» **Assigned task**: For every entry that follows, return an identical copy.

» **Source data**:
============================================================
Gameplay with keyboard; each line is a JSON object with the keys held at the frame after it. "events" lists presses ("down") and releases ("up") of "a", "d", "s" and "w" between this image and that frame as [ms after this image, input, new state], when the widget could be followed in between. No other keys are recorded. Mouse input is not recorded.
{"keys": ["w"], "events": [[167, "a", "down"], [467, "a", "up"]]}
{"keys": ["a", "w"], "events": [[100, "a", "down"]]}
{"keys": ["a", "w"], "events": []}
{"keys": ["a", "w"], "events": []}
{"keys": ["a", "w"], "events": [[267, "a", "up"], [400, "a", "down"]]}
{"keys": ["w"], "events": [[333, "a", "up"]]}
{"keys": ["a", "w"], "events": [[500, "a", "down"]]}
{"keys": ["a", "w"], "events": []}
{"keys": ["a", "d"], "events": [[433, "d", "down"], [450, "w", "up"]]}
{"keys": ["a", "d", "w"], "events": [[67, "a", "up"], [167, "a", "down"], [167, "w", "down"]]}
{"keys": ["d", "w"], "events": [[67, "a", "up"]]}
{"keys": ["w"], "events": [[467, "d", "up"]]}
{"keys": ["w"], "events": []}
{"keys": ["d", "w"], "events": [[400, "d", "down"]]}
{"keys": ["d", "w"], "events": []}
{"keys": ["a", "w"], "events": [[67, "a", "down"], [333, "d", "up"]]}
============================================================
» **Response to the task**:
Gameplay with keyboard; each line is a JSON object with the keys held at the frame after it. "events" lists presses ("down") and releases ("up") of "a", "d", "s" and "w" between this image and that frame as [ms after this image, input, new state], when the widget could be followed in between. No other keys are recorded. Mouse input is not recorded.
{"keys": ["w"], "events": [[167, "a", "down"], [467, "a", "up"]]}
{"keys": ["a", "w"], "events": [[100, "a", "down"]]}
{"keys": ["a", "w"], "events": []}
{"keys": ["a", "w"], "events": []}
{"keys": ["a", "w"], "events": [[267, "a", "up"], [400, "a", "down"]]}
{"keys": ["w"], "events": [[333, "a", "up"]]}
{"keys": ["a", "w"], "events": [[500, "a", "down"]]}
{"keys": ["a", "w"], "events": []}
{"keys": ["a", "d"], "events": [[433, "d", "down"], [450, "w", "up"]]}
{"keys": ["a", "d", "w"], "events": [[67, "a", "up"], [167, "a", "down"], [167, "w", "down"]]}
{"keys": ["d", "w"], "events": [[67, "a", "up"]]}
{"keys": ["w"], "events": [[467, "d", "up"]]}
{"keys": ["w"], "events": []}
{"keys": ["d", "w"], "events": [[400, "d", "down"]]}
{"keys": ["d", "w"], "events": []}
{"keys": ["a", "w"], "events": [[67, "a", "down"], [333, "d", "up"]]}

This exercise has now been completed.